2 – La magie des « faibles » femmes …

Les ruses de l’histoire sont parfois belles. Svetlana Tikhanovskaia-la-faible, inquiète et ayant peur – à juste titre – pour son mari et ses enfants, a forcé la sympathie populaire. Précisément parce qu’elle était faible, et que le courage, c’est aussi de parler quand on a peur et que ça se voit. Ainsi exorcisait-elle des années de peur. Et, par dizaines, puis par centaines, et finalement par dizaines de milliers, ses meetings se sont remplis.
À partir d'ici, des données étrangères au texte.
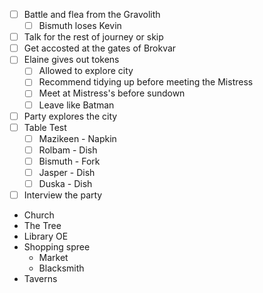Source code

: - [ ] Battle and flea from the Gravolith
	- [ ] Bismuth loses Kevin
- [ ] Talk for the rest of journey or skip
- [ ] Get accosted at the gates of Brokvar
- [ ] Elaine gives out tokens
	- [ ] Allowed to explore city
	- [ ] Recommend tidying up before meeting the Mistress
	- [ ] Meet at Mistress's before sundown
	- [ ] Leave like Batman
- [ ] Party explores the city
- [ ] Table Test
	- [ ] Mazikeen - Napkin
	- [ ] Rolbam - Dish
	- [ ] Bismuth - Fork
	- [ ] Jasper - Dish
	- [ ] Duska - Dish
- [ ] Interview the party

- Church
- The Tree
- Library OE
- Shopping spree
	- Market
	- Blacksmith
- Taverns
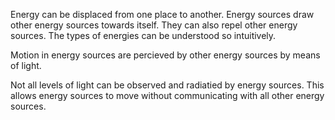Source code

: Energy can be displaced from one place to another. Energy sources draw other energy sources towards itself. They can also repel other energy sources. The types of energies can be understood so intuitively. 

Motion in energy sources are percieved by other energy sources by means of light.

Not all levels of light can be observed and radiatied by energy sources. This allows energy sources to move without communicating with all other energy sources.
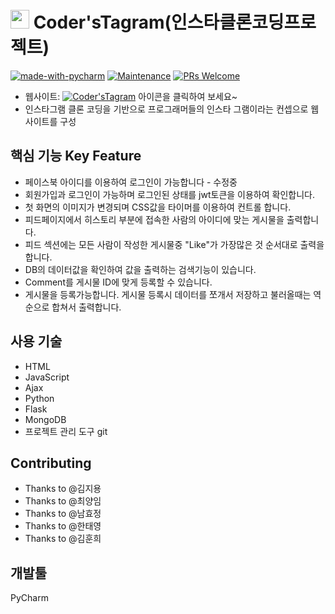 

# <img src="https://i.imgur.com/XxTzTxh.png" height="30"/>  Coder'sTagram(인스타클론코딩프로젝트)  
[![made-with-pycharm](https://img.shields.io/badge/Made%20with-pycharm-1f425f.svg)](https://www.jetbrains.com/ko-kr/pycharm/download/#section=windows)
[![Maintenance](https://img.shields.io/badge/Maintained%3F-yes-green.svg)](https://github.com/JerryKim1023/16team_instagram_flask/edit/main/) 
[![PRs Welcome](https://img.shields.io/badge/PRs-welcome-brightgreen.svg?style=flat-square)](https://github.com/JerryKim1023/16team_instagram_flask/edit/main/)



- 웹사이트: [![Coder'sTagram](https://i.imgur.com/XxTzTxh.png)](http:pienergy.shop) 아이콘을 클릭하여 보세요~
- 인스타그램 클론 코딩을 기반으로 프로그래머들의 인스타 그램이라는 컨셉으로 웹사이트를 구성

## 핵심 기능  Key Feature
- 페이스북 아이디를 이용하여 로그인이 가능합니다 - 수정중
- 회원가입과 로그인이 가능하며 로그인된 상태를 jwt토큰을 이용하여 확인합니다.
- 첫 화면의 이미지가 변경되며 CSS값을 타이머를 이용하여 컨트롤 합니다.
- 피드페이지에서 히스토리 부분에 접속한 사람의 아이디에 맞는 게시물을 출력합니다.
- 피드 섹션에는 모든 사람이 작성한 게시물중 "Like"가 가장많은 것 순서대로 출력을 합니다.
- DB의 데이터값을 확인하여 값을 출력하는 검색기능이 있습니다.
- Comment를 게시물 ID에 맞게 등록할 수 있습니다.
- 게시물을 등록가능합니다. 게시물 등록시 데이터를 쪼개서 저장하고 불러올때는 역순으로 합쳐서 출력합니다.

## 사용 기술
- HTML
- JavaScript
- Ajax
- Python
- Flask 
- MongoDB
- 프로젝트 관리 도구 git

## Contributing
- Thanks to @김지용
- Thanks to @최양임
- Thanks to @남효정
- Thanks to @한태영
- Thanks to @김훈희

## 개발툴
PyCharm

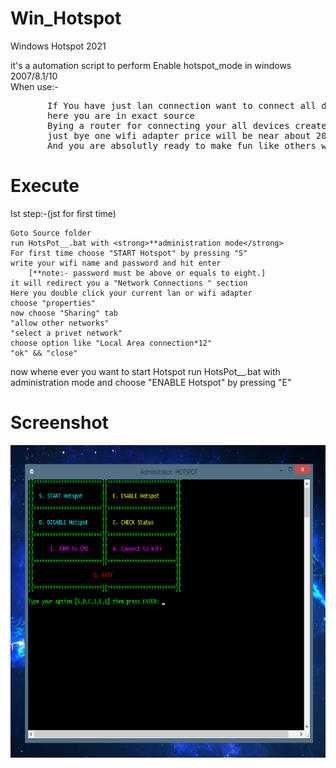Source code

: # Win_Hotspot
Windows Hotspot 2021

<!---
soms-bucket/soms-bucket is a ? special ? repository because its `README.md` (this file) appears on your GitHub profile.
You can click the Preview link to take a look at your changes.
--->
it's a automation script to perform Enable hotspot_mode in windows 2007/8.1/10 <br>
When use:- <br>
<pre>
       If You have just lan connection want to connect all device in same network!!
       here you are in exact source
       Bying a router for connecting your all devices create a issue
       just bye one wifi adapter price will be near about 200/-
       And you are absolutly ready to make fun like others who uses router
</pre>   
# Execute
<p>
Ist step:-(jst for first time)
	
	Goto Source folder
	run HotsPot__.bat with <strong>**administration mode</strong>
	For first time choose "START Hotspot" by pressing "S"
	write your wifi name and password and hit enter
		[**note:- password must be above or equals to eight.]
	it will redirect you a "Network Connections " section
	Here you double click your current lan or wifi adapter
	choose "properties" 
	now choose "Sharing" tab
	"allow other networks" 
	"select a privet network"
	choose option like "Local Area connection*12"
	"ok" && "close"

now whene ever you want to start Hotspot
	run HotsPot__.bat with administration mode
	and choose "ENABLE Hotspot" by pressing "E"
</p>

# Screenshot
<img align="center" src="https://raw.githubusercontent.com/soms-bucket/Win_Hotspot/main/ico/Screen_shot.png" alt="screenshot.png" height="500" weight="600">

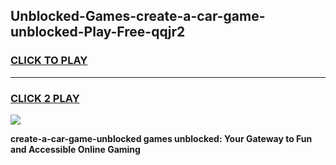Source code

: 
## Unblocked-Games-create-a-car-game-unblocked-Play-Free-qqjr2
<h3>
<a href="https://premium76.site?title=create-a-car-game-unblocked&ref=10A">CLICK TO PLAY</a></h3>
<hr>

<h3>
<a href="https://premium76.site?title=create-a-car-game-unblocked&ref=10A">CLICK 2 PLAY</a>
  
</h3>

<a href="https://premium76.site?title=create-a-car-game-unblocked&ref=10A"><img src="https://clearcache.store/games.png"></a>


**create-a-car-game-unblocked games unblocked: Your Gateway to Fun and Accessible Online Gaming**
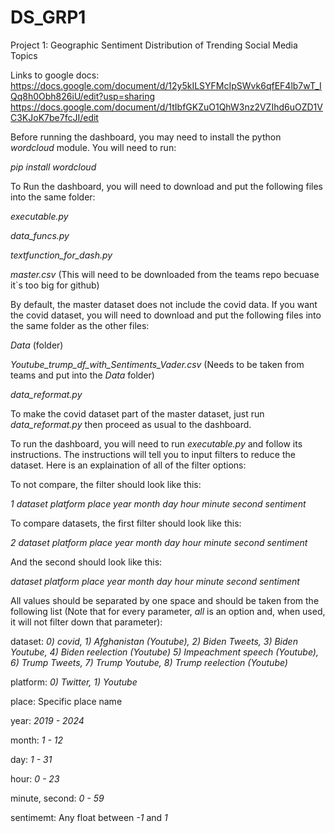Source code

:# DS_GRP1
Project 1: Geographic Sentiment Distribution of Trending Social Media Topics 

Links to google docs:  
https://docs.google.com/document/d/12y5kILSYFMcIpSWvk6qfEF4lb7wT_IQq8h0Obh826iU/edit?usp=sharing
https://docs.google.com/document/d/1tIbfGKZuO1QhW3nz2VZIhd6uOZD1VC3KJoK7be7fcJI/edit

Before running the dashboard, you may need to install the python _wordcloud_ module. You will need to run:

_pip install wordcloud_

To Run the dashboard, you will need to download and put the following files into the same folder:

_executable.py_

_data_funcs.py_

_textfunction_for_dash.py_

_master.csv_ (This will need to be downloaded from the teams repo becuase it`s too big for github)

By default, the master dataset does not include the covid data. If you want the covid dataset, you will need to download and put the following files into the same folder as the other files:

_Data_ (folder)

_Youtube_trump_df_with_Sentiments_Vader.csv_ (Needs to be taken from teams and put into the _Data_ folder)

_data_reformat.py_

To make the covid dataset part of the master dataset, just run _data_reformat.py_ then proceed as usual to the dashboard.



To run the dashboard, you will need to run _executable.py_ and follow its instructions.
The instructions will tell you to input filters to reduce the dataset. Here is an explaination of all of the filter options:

To not compare, the filter should look like this:

_1 dataset platform place year month day hour minute second sentiment_

To compare datasets, the first filter should look like this:

_2 dataset platform place year month day hour minute second sentiment_

And the second should look like this:

_dataset platform place year month day hour minute second sentiment_


All values should be separated by one space and should be taken from the following list
(Note that for every parameter, _all_ is an option and, when used, it will not filter down that parameter):

dataset: _0) covid, 1) Afghanistan (Youtube), 2) Biden Tweets, 3) Biden Youtube, 4) Biden reelection (Youtube) 5) Impeachment speech (Youtube), 6) Trump Tweets, 7) Trump Youtube, 8) Trump reelection (Youtube)_
        
platform: _0) Twitter, 1) Youtube_

place: Specific place name

year: _2019 - 2024_

month: _1 - 12_

day: _1 - 31_

hour: _0 - 23_

minute, second: _0 - 59_

sentimemt: Any float between _-1_ and _1_
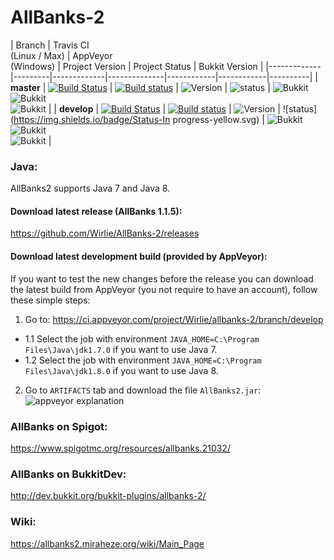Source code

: # AllBanks-2 

| Branch | Travis CI<br>(Linux / Max) | AppVeyor<br>(Windows) | Project Version | Project Status | Bukkit Version |
|-------------|---------|-------------|--------------|------------|------------|----------|
| **master**  | [![Build Status](https://travis-ci.org/Wirlie/AllBanks-2.svg?branch=master)](https://travis-ci.org/Wirlie/AllBanks-2) | [![Build status](https://ci.appveyor.com/api/projects/status/3tcj45g7880hre7m/branch/master?svg=true)](https://ci.appveyor.com/project/Wirlie/allbanks-2/branch/master) | ![Version](https://img.shields.io/badge/Release-v1.1.5-blue.svg) |  ![status](https://img.shields.io/badge/Status-Released-03BA00.svg)  | ![Bukkit](https://img.shields.io/badge/Bukkit-1.9-878787.svg)<br> ![Bukkit](https://img.shields.io/badge/Bukkit-1.9.4-878787.svg)<br> ![Bukkit](https://img.shields.io/badge/Bukkit-1.10-878787.svg) |
| **develop** | [![Build Status](https://travis-ci.org/Wirlie/AllBanks-2.svg?branch=develop)](https://travis-ci.org/Wirlie/AllBanks-2) | [![Build status](https://ci.appveyor.com/api/projects/status/3tcj45g7880hre7m/branch/develop?svg=true)](https://ci.appveyor.com/project/Wirlie/allbanks-2/branch/develop) | ![Version](https://img.shields.io/badge/Release-v1.2-red.svg) | ![status](https://img.shields.io/badge/Status-In progress-yellow.svg) | ![Bukkit](https://img.shields.io/badge/Bukkit-1.9-878787.svg)<br> ![Bukkit](https://img.shields.io/badge/Bukkit-1.9.4-878787.svg)<br> ![Bukkit](https://img.shields.io/badge/Bukkit-1.10-878787.svg) |

### Java:
AllBanks2 supports Java 7 and Java 8.

#### Download latest release (AllBanks 1.1.5):
https://github.com/Wirlie/AllBanks-2/releases

#### Download latest development build (provided by AppVeyor):
If you want to test the new changes before the release you can download the latest build from AppVeyor (you not require to have an account), follow these simple steps:

1. Go to: https://ci.appveyor.com/project/Wirlie/allbanks-2/branch/develop
  * 1.1 Select the job with environment `JAVA_HOME=C:\Program Files\Java\jdk1.7.0` if you want to use Java 7.
  * 1.2 Select the job with environment `JAVA_HOME=C:\Program Files\Java\jdk1.8.0` if you want to use Java 8.
2. Go to `ARTIFACTS` tab and download the file `AllBanks2.jar`:
![appveyor explanation](https://cloud.githubusercontent.com/assets/7508197/15883304/9f60f8c2-2d0c-11e6-8661-76b7f8b34e45.png)

### AllBanks on Spigot:
https://www.spigotmc.org/resources/allbanks.21032/

### AllBanks on BukkitDev:
http://dev.bukkit.org/bukkit-plugins/allbanks-2/

### Wiki:
https://allbanks2.miraheze.org/wiki/Main_Page
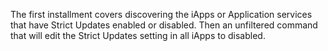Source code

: The first installment covers discovering the iApps or Application services that have Strict Updates enabled or disabled.  Then an unfiltered command that will edit the Strict Updates setting in all iApps to disabled.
Elle a été rejointe par les épouses des deux autres candidats invalidés. Il n’est pas difficile de saisir que « derrière » elles, les forces politiques ayant d’abord soutenu ces deux candidats (plus d’ailleurs que le candidat Tikhanovski) envisagent une libéralisation politique relative du pays (ne plus avoir pour chef Loukashenka, tout simplement) assortie d’une plus grande « ouverture » aux capitaux étrangers, russes y compris aussi bien qu’allemands, et aux investissements en devises de provenance polonaise via l’émigration. Mais ce n’est pas de cela dont il était question dans ces meetings. Non pas pour tromper qui que ce soit, mais parce que c’est tout autre chose qui s’est passé. La population, femmes de tous âges en tête, reproduisant, mais à bien plus grande échelle, ce qui s’était passé quelques semaines durant début 2017, et les gens ordinaires ont senti qu’il se passait quelque chose, et que ce quelque chose c’était elles-mêmes et eux-mêmes. Dignité des femmes, élections libres, départ de Loukashenka, libération de tous les prisonniers politiques : voila tout le programme. Un programme démocratique minima, fondamental. Rien à voir, on y reviendra, avec la restauration d’un quelconque capitalisme, qui est déjà là en Bélarus. Aucun candidat masculin d’opposition n’aurait pu catalyser ainsi les profondeurs du pays. En ce sens, le moment bélarussien est l’un des grands moments du timing féministe planétaire de ces dernières années, et doit être reconnu comme tel.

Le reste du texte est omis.